The audience was primarily golfers, a group that has repeatedly expressed no desire to share the space with the public. Joe Mistowski, who has operated the course since 1986, was among that contingency.

“I’ve never been in favor of a new clubhouse,” he said.

Given the two plans, however, Mistowski preferred the two-story option because a single floor would be a “nightmare” for operators. He was referring to golfers and the general public co-habitating on a single level.
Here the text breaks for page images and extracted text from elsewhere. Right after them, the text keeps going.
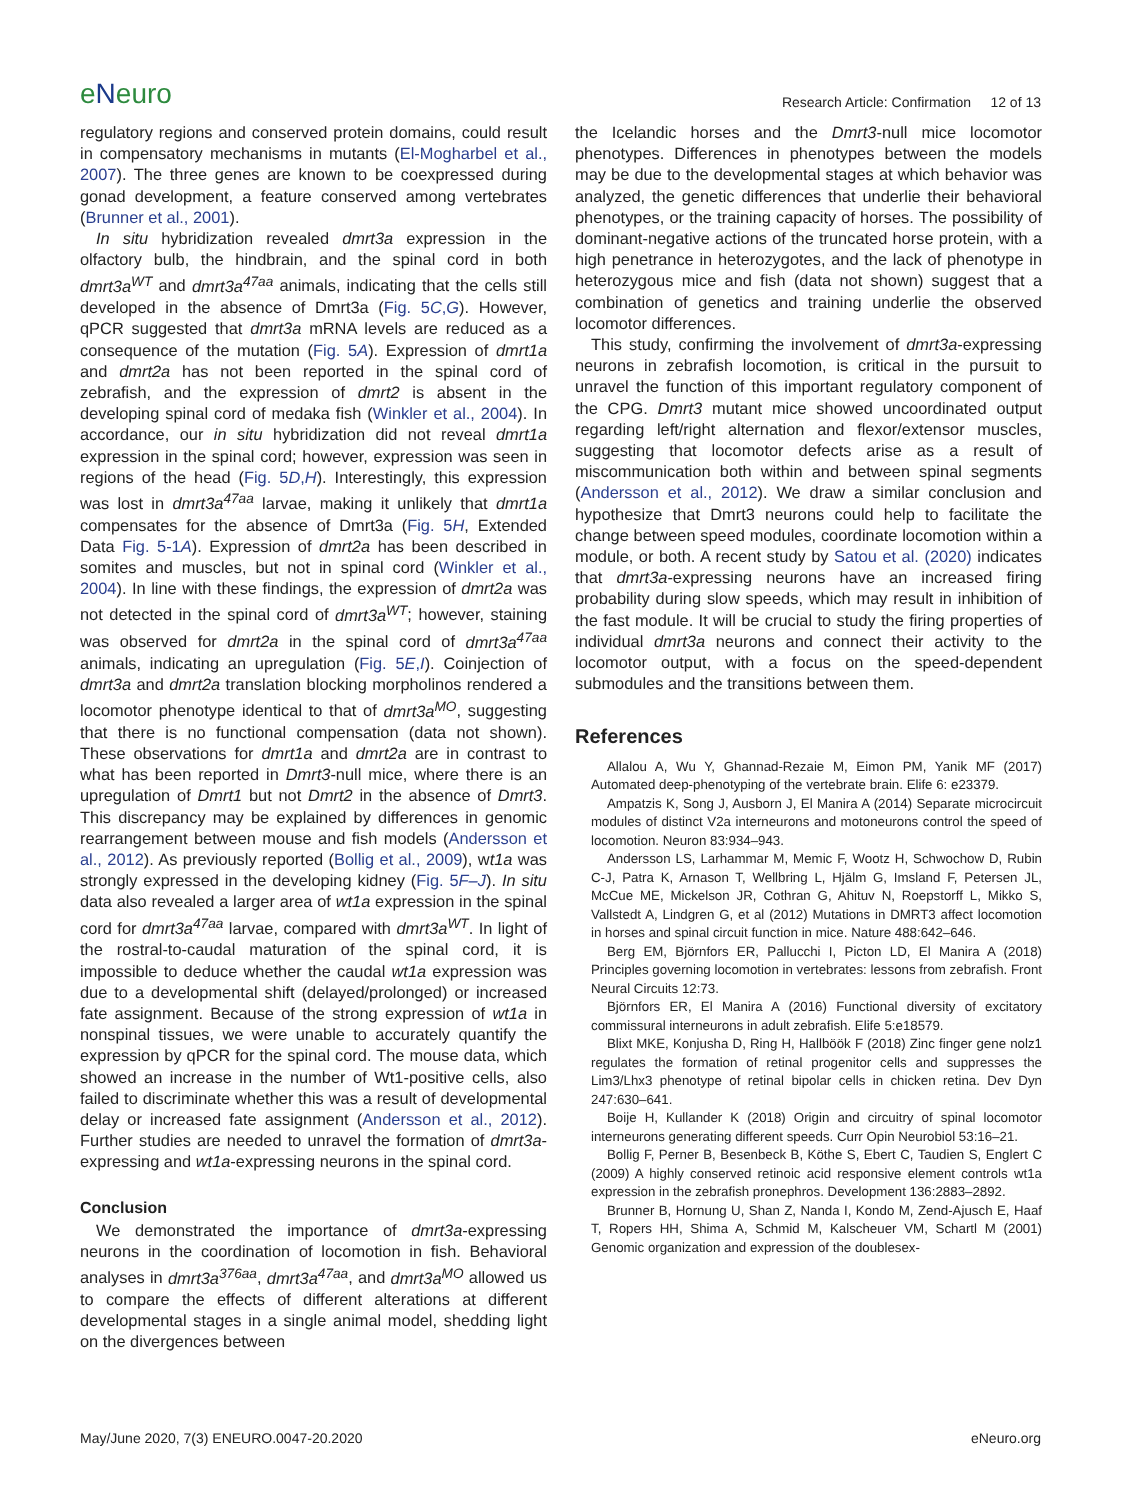eNeuro
Research Article: Confirmation 12 of 13
regulatory regions and conserved protein domains, could result in compensatory mechanisms in mutants (El-Mogharbel et al., 2007). The three genes are known to be coexpressed during gonad development, a feature conserved among vertebrates (Brunner et al., 2001).
In situ hybridization revealed dmrt3a expression in the olfactory bulb, the hindbrain, and the spinal cord in both dmrt3a<sup>WT</sup> and dmrt3a<sup>47aa</sup> animals, indicating that the cells still developed in the absence of Dmrt3a (Fig. 5C,G). However, qPCR suggested that dmrt3a mRNA levels are reduced as a consequence of the mutation (Fig. 5A). Expression of dmrt1a and dmrt2a has not been reported in the spinal cord of zebrafish, and the expression of dmrt2 is absent in the developing spinal cord of medaka fish (Winkler et al., 2004). In accordance, our in situ hybridization did not reveal dmrt1a expression in the spinal cord; however, expression was seen in regions of the head (Fig. 5D,H). Interestingly, this expression was lost in dmrt3a<sup>47aa</sup> larvae, making it unlikely that dmrt1a compensates for the absence of Dmrt3a (Fig. 5H, Extended Data Fig. 5-1A). Expression of dmrt2a has been described in somites and muscles, but not in spinal cord (Winkler et al., 2004). In line with these findings, the expression of dmrt2a was not detected in the spinal cord of dmrt3a<sup>WT</sup>; however, staining was observed for dmrt2a in the spinal cord of dmrt3a<sup>47aa</sup> animals, indicating an upregulation (Fig. 5E,I). Coinjection of dmrt3a and dmrt2a translation blocking morpholinos rendered a locomotor phenotype identical to that of dmrt3a<sup>MO</sup>, suggesting that there is no functional compensation (data not shown). These observations for dmrt1a and dmrt2a are in contrast to what has been reported in Dmrt3-null mice, where there is an upregulation of Dmrt1 but not Dmrt2 in the absence of Dmrt3. This discrepancy may be explained by differences in genomic rearrangement between mouse and fish models (Andersson et al., 2012). As previously reported (Bollig et al., 2009), wt1a was strongly expressed in the developing kidney (Fig. 5F–J). In situ data also revealed a larger area of wt1a expression in the spinal cord for dmrt3a<sup>47aa</sup> larvae, compared with dmrt3a<sup>WT</sup>. In light of the rostral-to-caudal maturation of the spinal cord, it is impossible to deduce whether the caudal wt1a expression was due to a developmental shift (delayed/prolonged) or increased fate assignment. Because of the strong expression of wt1a in nonspinal tissues, we were unable to accurately quantify the expression by qPCR for the spinal cord. The mouse data, which showed an increase in the number of Wt1-positive cells, also failed to discriminate whether this was a result of developmental delay or increased fate assignment (Andersson et al., 2012). Further studies are needed to unravel the formation of dmrt3a-expressing and wt1a-expressing neurons in the spinal cord.
Conclusion
We demonstrated the importance of dmrt3a-expressing neurons in the coordination of locomotion in fish. Behavioral analyses in dmrt3a<sup>376aa</sup>, dmrt3a<sup>47aa</sup>, and dmrt3a<sup>MO</sup> allowed us to compare the effects of different alterations at different developmental stages in a single animal model, shedding light on the divergences between
the Icelandic horses and the Dmrt3-null mice locomotor phenotypes. Differences in phenotypes between the models may be due to the developmental stages at which behavior was analyzed, the genetic differences that underlie their behavioral phenotypes, or the training capacity of horses. The possibility of dominant-negative actions of the truncated horse protein, with a high penetrance in heterozygotes, and the lack of phenotype in heterozygous mice and fish (data not shown) suggest that a combination of genetics and training underlie the observed locomotor differences.
This study, confirming the involvement of dmrt3a-expressing neurons in zebrafish locomotion, is critical in the pursuit to unravel the function of this important regulatory component of the CPG. Dmrt3 mutant mice showed uncoordinated output regarding left/right alternation and flexor/extensor muscles, suggesting that locomotor defects arise as a result of miscommunication both within and between spinal segments (Andersson et al., 2012). We draw a similar conclusion and hypothesize that Dmrt3 neurons could help to facilitate the change between speed modules, coordinate locomotion within a module, or both. A recent study by Satou et al. (2020) indicates that dmrt3a-expressing neurons have an increased firing probability during slow speeds, which may result in inhibition of the fast module. It will be crucial to study the firing properties of individual dmrt3a neurons and connect their activity to the locomotor output, with a focus on the speed-dependent submodules and the transitions between them.
References
Allalou A, Wu Y, Ghannad-Rezaie M, Eimon PM, Yanik MF (2017) Automated deep-phenotyping of the vertebrate brain. Elife 6: e23379.
Ampatzis K, Song J, Ausborn J, El Manira A (2014) Separate microcircuit modules of distinct V2a interneurons and motoneurons control the speed of locomotion. Neuron 83:934–943.
Andersson LS, Larhammar M, Memic F, Wootz H, Schwochow D, Rubin C-J, Patra K, Arnason T, Wellbring L, Hjälm G, Imsland F, Petersen JL, McCue ME, Mickelson JR, Cothran G, Ahituv N, Roepstorff L, Mikko S, Vallstedt A, Lindgren G, et al (2012) Mutations in DMRT3 affect locomotion in horses and spinal circuit function in mice. Nature 488:642–646.
Berg EM, Björnfors ER, Pallucchi I, Picton LD, El Manira A (2018) Principles governing locomotion in vertebrates: lessons from zebrafish. Front Neural Circuits 12:73.
Björnfors ER, El Manira A (2016) Functional diversity of excitatory commissural interneurons in adult zebrafish. Elife 5:e18579.
Blixt MKE, Konjusha D, Ring H, Hallböök F (2018) Zinc finger gene nolz1 regulates the formation of retinal progenitor cells and suppresses the Lim3/Lhx3 phenotype of retinal bipolar cells in chicken retina. Dev Dyn 247:630–641.
Boije H, Kullander K (2018) Origin and circuitry of spinal locomotor interneurons generating different speeds. Curr Opin Neurobiol 53:16–21.
Bollig F, Perner B, Besenbeck B, Köthe S, Ebert C, Taudien S, Englert C (2009) A highly conserved retinoic acid responsive element controls wt1a expression in the zebrafish pronephros. Development 136:2883–2892.
Brunner B, Hornung U, Shan Z, Nanda I, Kondo M, Zend-Ajusch E, Haaf T, Ropers HH, Shima A, Schmid M, Kalscheuer VM, Schartl M (2001) Genomic organization and expression of the doublesex-
May/June 2020, 7(3) ENEURO.0047-20.2020
eNeuro.org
“It’s the better of two evils,” he said.

Mistowski’s biggest concern, which he has reiterated throughout the process, is spending millions of dollars on a clubhouse when the course itself is deteriorating, especially the greens. Also, he said interest in the sport is diminishing, making it a challenge for future lessees. He said traffic on the Pell Bridge, because of deck work that is scheduled to last for eight years, caused his revenue to drop 22 percent in June.

“The Goldilocks phase is over,” he said.

Nota also cautioned the councilors about this fact. “The bottom may fall out of golf and the operators may not be able to pay their lease,” he said. “We hope this never happens.”

Chris Powell, who chaired the conservation commission for 26 years, reminded the town that voters unanimously approved purchasing the golf course, not a recreation center, during a meeting that lasted just five minutes. He was involved in the original efforts 30 years ago to secure that property.

“People wanted to buy the golf course as a golf course,” he said. “That was a tremendous gift. That’s what people wanted. Let’s not ever forget that.”

Nota, however, said the deed doesn’t stipulate golf. According to the language, the grantor “desires to reserve the property in its present state in perpetuity for the benefit of the general public and more particularly conservation, open space and related public recreation,” which can be defined by the town council “from time to time.”

Mihaly and Meagher indicated strong support for the grander plan, while Trocki also said she preferred that proposal. Dickinson, the lone Republican, said he prefers the leaner plan because there might not be overwhelming interest when the town advertises for operators next year. From his conversations, he said businessmen have told him the margin is too small.

“The market will bear what it will bear,” he said.

As for White, he suggested the $3 million could be split between the course and clubhouse by “building one floor and saving the $850,000” for fixes to the greens.

“I’m leaning toward the two-story option, but I’m shy about spending that extra million if we could put it somewhere else,” he said.